Şifa Rüzgarı
Ortadoğu baştan başa bir harabe, bir virâne. Bir zamanlar bülbüllerin şakıdığı bu iller yarasalara kalmış. Bengisuların çağıldadığı bu topraklarda şimdi kirli sular göl...
Ortadoğu baştan başa bir harabe, bir virâne. Bir zamanlar bülbüllerin şakıdığı bu iller yarasalara kalmış. Bengisuların çağıldadığı bu topraklarda şimdi kirli sular göl göl olmuş şurada burada. Bir ölüm meltemi esmiş bu yerlerde... Billur seslerle dolup taşan köşkler, saraylar, konaklar gözyaşını içine akıtan bir mâtem evi. Çeşmeler, sebiller yetim bir çocuk gibi sığıntı ve susturulmuş. Gonca güllerin açtığı has bahçeler zakkumlarla dolu. Oymalı, nakışlı evler beton yığınlarına terk ediyor yerlerini acımasız yangınlarla.
Kutlu Nil, Kutlu Fırat, Kutlu Dicle... duyarlı olmaya çalış biraz neler söylüyor işiteceksin ey Ortadoğulu!

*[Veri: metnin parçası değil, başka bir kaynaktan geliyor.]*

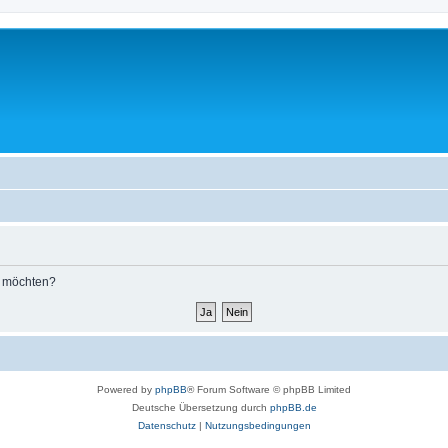
n möchten?
Powered by
phpBB
® Forum Software © phpBB Limited
Deutsche Übersetzung durch
phpBB.de
Datenschutz
|
Nutzungsbedingungen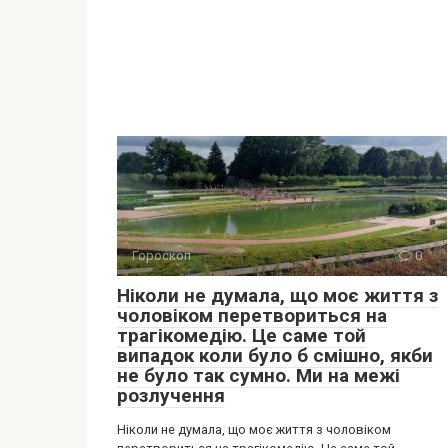
Гороскоп
0
Ніколи не думала, що моє життя з
чоловіком перетвориться на
трагікомедію. Це саме той
випадок коли було б смішно, якби
не було так сумно. Ми на межі
розлучення
Ніколи не думала, що моє життя з чоловіком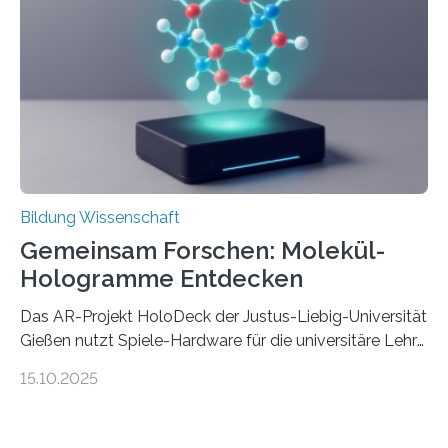
Forschung von Gianluca Carnabuci, Professor of
Organizational Behavior an der ESMT Berlin, und
Balázs Kovács, Professor an der Yale School of
Management. Die Forscher kommen zu dem Schluss,
dass Patente…
Bildung Wissenschaft
Gemeinsam Forschen: Molekül-
Hologramme Entdecken
Das AR-Projekt HoloDeck der Justus-Liebig-Universität
Gießen nutzt Spiele-Hardware für die universitäre Lehre
Die vor allem aus Computer- und Handyspielen
15.10.2025
bekannte Augmented-Reality-Technologie (AR) hält
Einzug in universitäre Lehre: Das an der Justus-Liebig-
Universität Gießen geförderte Projekt „HoloDeck: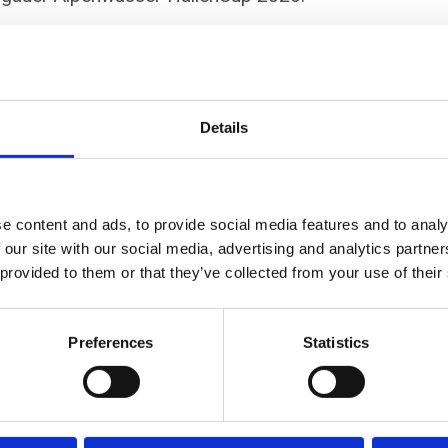
Details
e content and ads, to provide social media features and to analy
 our site with our social media, advertising and analytics partn
 provided to them or that they’ve collected from your use of their
Preferences
Statistics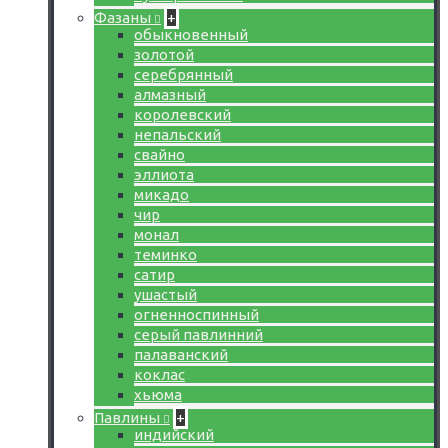
Фазаны
+
обыкновенный
золотой
серебрянный
алмазный
королевский
непальский
свайно
эллиота
микадо
чир
монал
теминко
сатир
ушастый
огненноспинный
серый павлинний
палаванский
коклас
хьюма
Павлины
+
индийский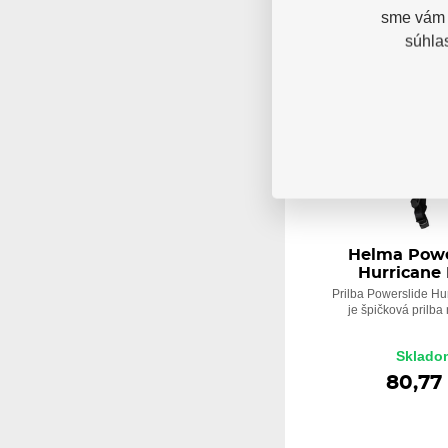
sme vám p
súhla
Helma Powe
Hurricane 
Prilba Powerslide Hu
je špičková prilba n
Sklado
80,77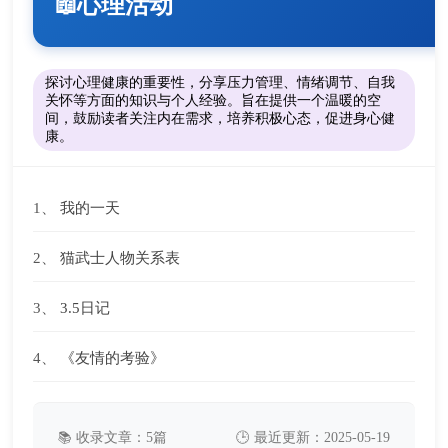
心理活动
📖
探讨心理健康的重要性，分享压力管理、情绪调节、自我
关怀等方面的知识与个人经验。旨在提供一个温暖的空
间，鼓励读者关注内在需求，培养积极心态，促进身心健
康。
1、
我的一天
2、
猫武士人物关系表
3、
3.5日记
4、
《友情的考验》
📚 收录文章：5篇
🕒 最近更新：2025-05-19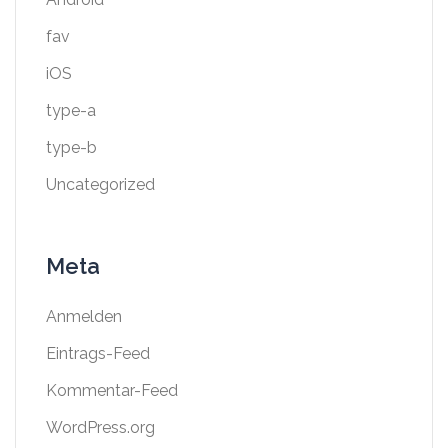
fav
iOS
type-a
type-b
Uncategorized
Meta
Anmelden
Eintrags-Feed
Kommentar-Feed
WordPress.org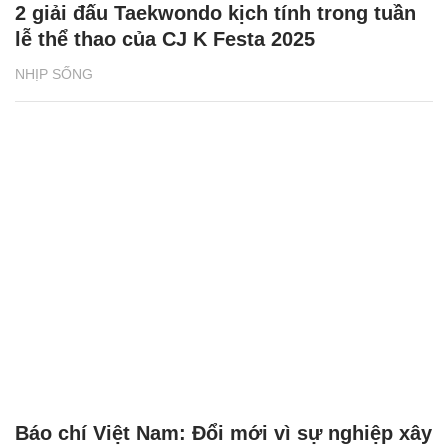
2 giải đấu Taekwondo kịch tính trong tuần
lễ thể thao của CJ K Festa 2025
NHỊP SỐNG
Báo chí Việt Nam: Đổi mới vì sự nghiệp xây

Mekke, Medine, Şam, Bağdat, Taşkent, Buhara, Kahire, İstanbul... dikkat et neler diyor sana ey Ortadoğulu! Ne hakikatleri haykırıyor enkaz yığınına, yangın yerine dönmüş bu kentler, mezartaşları ile, bakımsız veli ve Padişah türbeleri ile, kütüphâneleri ile, medreseleri, kervansarayları, ulu çınarları ile!
Eğer tahammülüne güveniyorsan dinle bunları ey Ortadoğu’lu, dinlemeye dayanabilirsen dinle!
Yüreğinin şerha şerha olacağından korkmuyorsan, yüreğine bir inme ineceğinden korkmuyorsan git kir içindeki III. Selim, III. Mustafa türbelerine, git bir levhanın bile çok görülerek -12 Martta- indirildiği duvarları militanların yazdığı yazı ve astıkları afişlerle dolu II. Mahmud, II. Abdülhamid türbelerine, git Çırağan Sarayına, git Topkapı Sarayına, git Edirne'ye, git Bursa'ya, git Konya'ya, git Harput'a, git Yemen’e, git Karacaahmet’e... İnceden inceye bütün olanları düşün, düşün, düşün... Onlara değil bizim halimize ve insanlığımıza ağla!